Exercise goal —
Every record is to be printed exactly as written; pictures are to be omitted.

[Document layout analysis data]
Segment Open

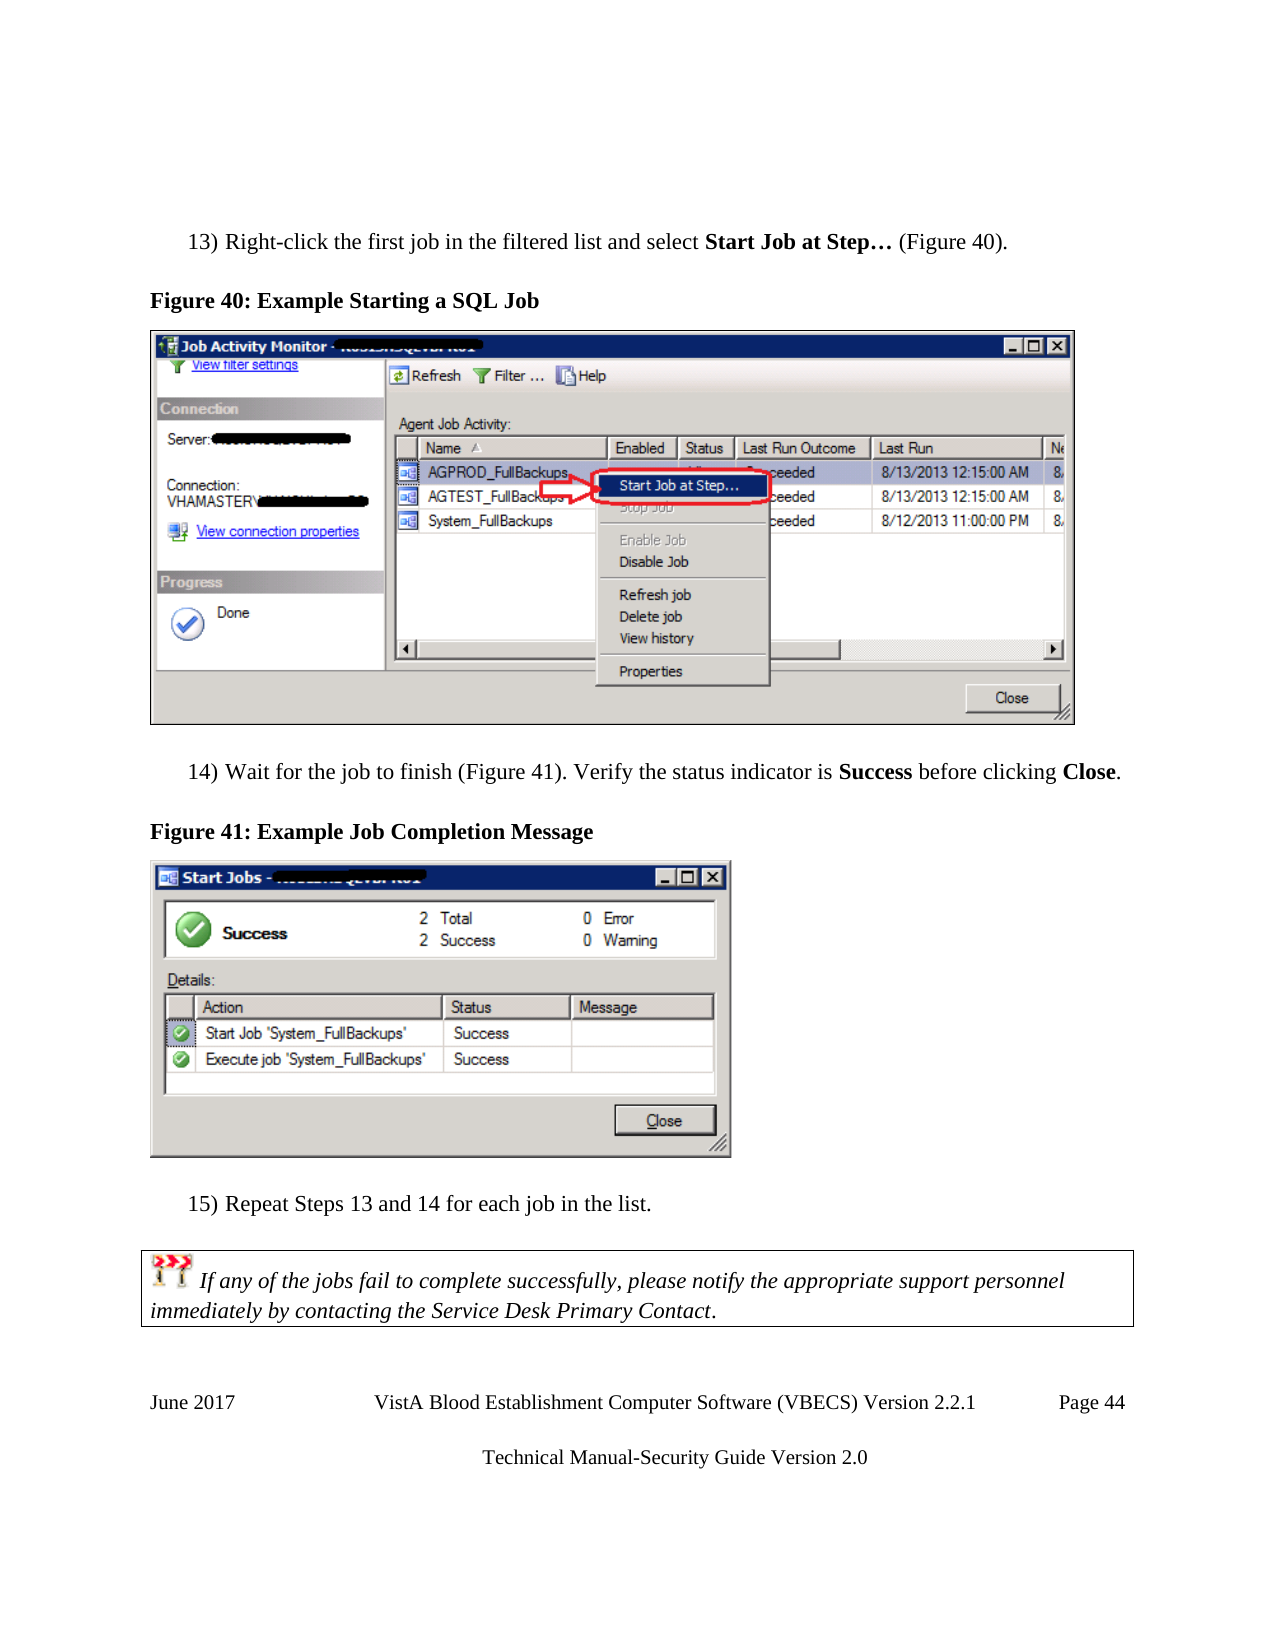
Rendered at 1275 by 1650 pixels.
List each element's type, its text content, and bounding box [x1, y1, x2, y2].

text Figure 41: Example Job Completion Message [150, 818, 1125, 844]
text Figure 40: Example Starting a SQL Job [150, 287, 1125, 314]
list Wait for the job to finish (Figure 41). Verify the status indicator is Success before clicking Close. [187, 758, 1125, 785]
list Right-click the first job in the filtered list and select Start Job at Step… (Figure 40). [187, 228, 1125, 254]
picture [150, 860, 732, 1158]
list Repeat Steps 13 and 14 for each job in the list. [187, 1190, 1125, 1217]
text If any of the jobs fail to complete successfully, please notify the appropriate support personnel immediately by contacting the Service Desk Primary Contact. [142, 1251, 1133, 1326]
picture [150, 1252, 194, 1289]
picture [151, 331, 1074, 724]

Segment Closed

Solution —
Rendered at 1275 by 1650 pixels.
List each element's type, its text content, and bounding box [x1, y1, x2, y2].

text Figure 41: Example Job Completion Message [150, 818, 1125, 844]
text Figure 40: Example Starting a SQL Job [150, 287, 1125, 314]
list Wait for the job to finish (Figure 41). Verify the status indicator is Success before clicking Close. [187, 758, 1125, 785]
list Right-click the first job in the filtered list and select Start Job at Step… (Figure 40). [187, 228, 1125, 254]
picture [150, 860, 732, 1158]
list Repeat Steps 13 and 14 for each job in the list. [187, 1190, 1125, 1217]
text If any of the jobs fail to complete successfully, please notify the appropriate support personnel immediately by contacting the Service Desk Primary Contact. [142, 1251, 1133, 1326]
picture [150, 1252, 194, 1289]
picture [151, 331, 1074, 724]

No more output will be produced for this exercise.